Back to Setamatch

Privacy Policy

Last updated: January 2025

Privacy at a Glance

Biometric Security

Your biometric data never leaves your device

Data Protection

We use industry-standard encryption

Transparency

Clear control over your data

Minimal Collection

We only collect what's necessary

1. Information We Collect

Account Information

  • Email address and name
  • Profile information (nickname, skill level)
  • Authentication preferences
  • Tournament participation history

Authentication Data

🔐 Passkey/FIDO2 Authentication

  • Biometric data: Never collected or stored by us - remains on your device
  • Public keys: Mathematical keys that work only with your biometrics
  • Device metadata: Device type and authentication method for security
  • Usage logs: When passkeys are used for security monitoring

OAuth Authentication

When you sign in with Google, Apple, or other providers:

  • Email address and basic profile information
  • OAuth provider identifier (for account linking)
  • Profile picture (if you choose to share)

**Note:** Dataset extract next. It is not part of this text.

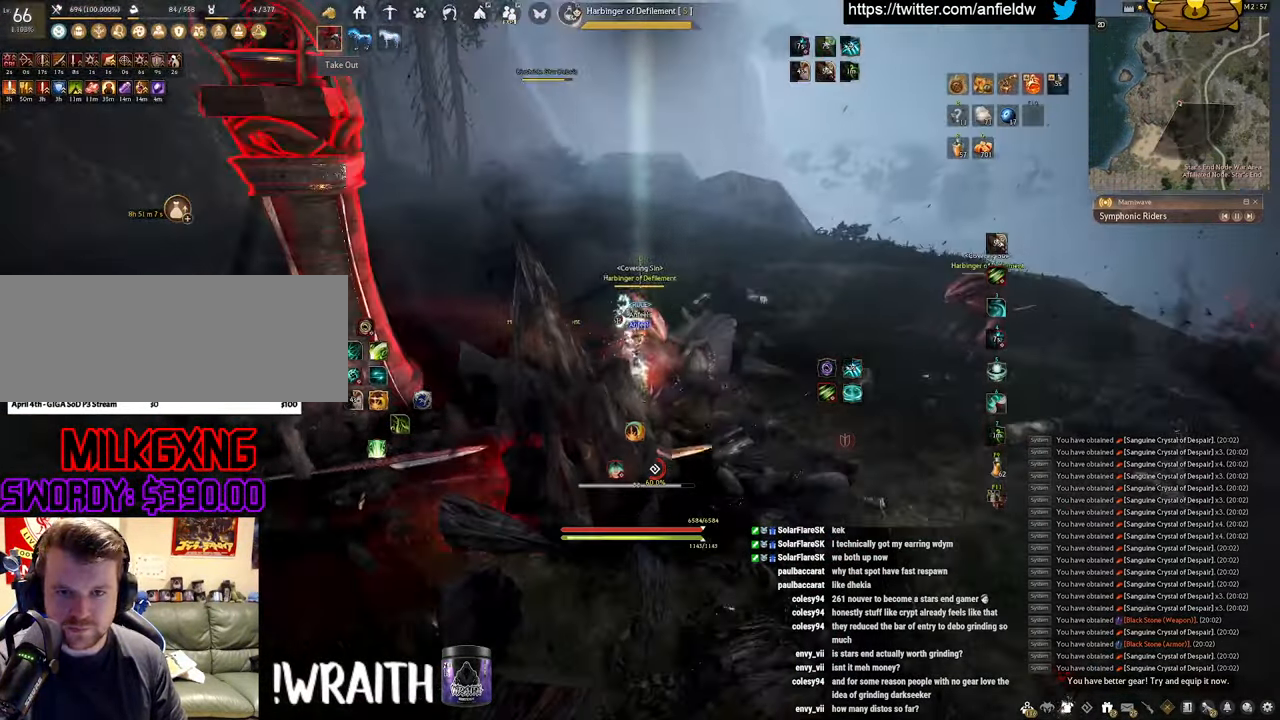
{"keys": [], "mouse": ["left"], "events": [[17, "mouse_left", "down"]]}
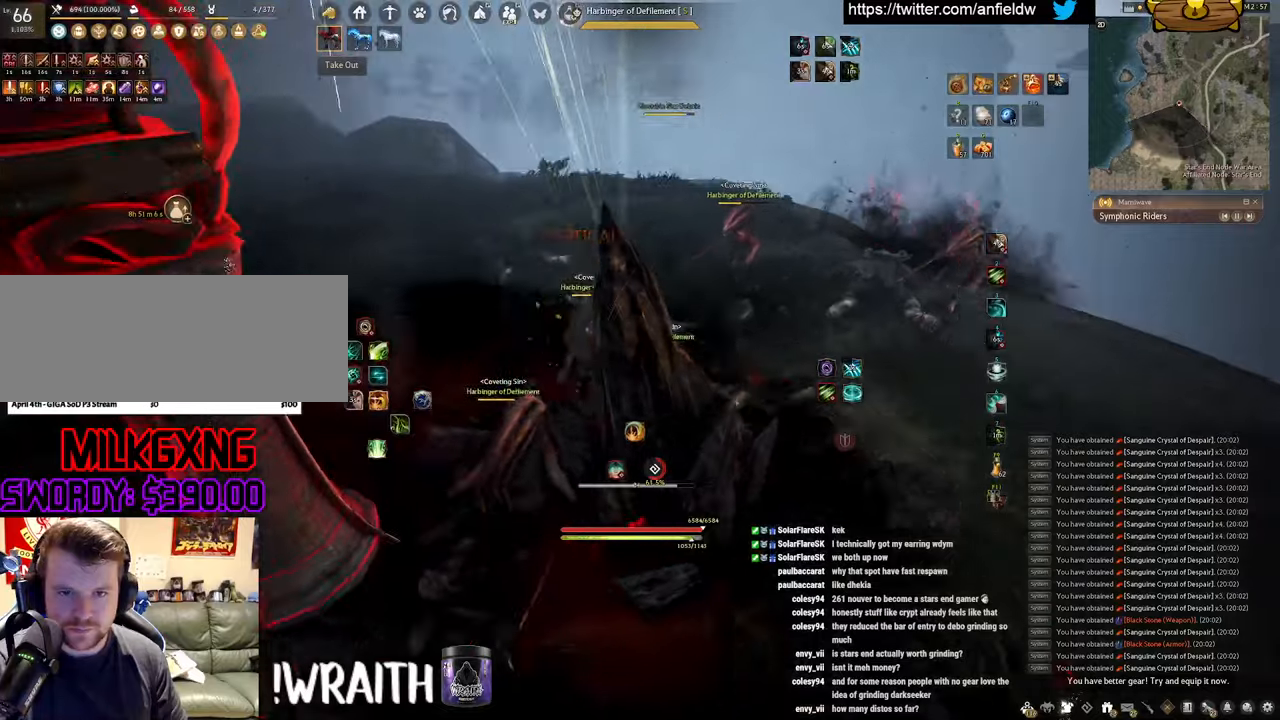
{"keys": [], "mouse": ["left"], "events": []}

2. How We Use Your Information

Primary Uses

  • Provide and improve our tournament management services
  • Authenticate your identity and secure your account
  • Facilitate tournament registration and participation
  • Send important service-related communications
  • Prevent fraud and ensure platform security

Authentication Security

  • Monitor for suspicious authentication attempts
  • Analyze authentication patterns for security improvements
  • Provide multi-factor authentication options
  • Ensure compliance with security standards (FIDO2, OAuth)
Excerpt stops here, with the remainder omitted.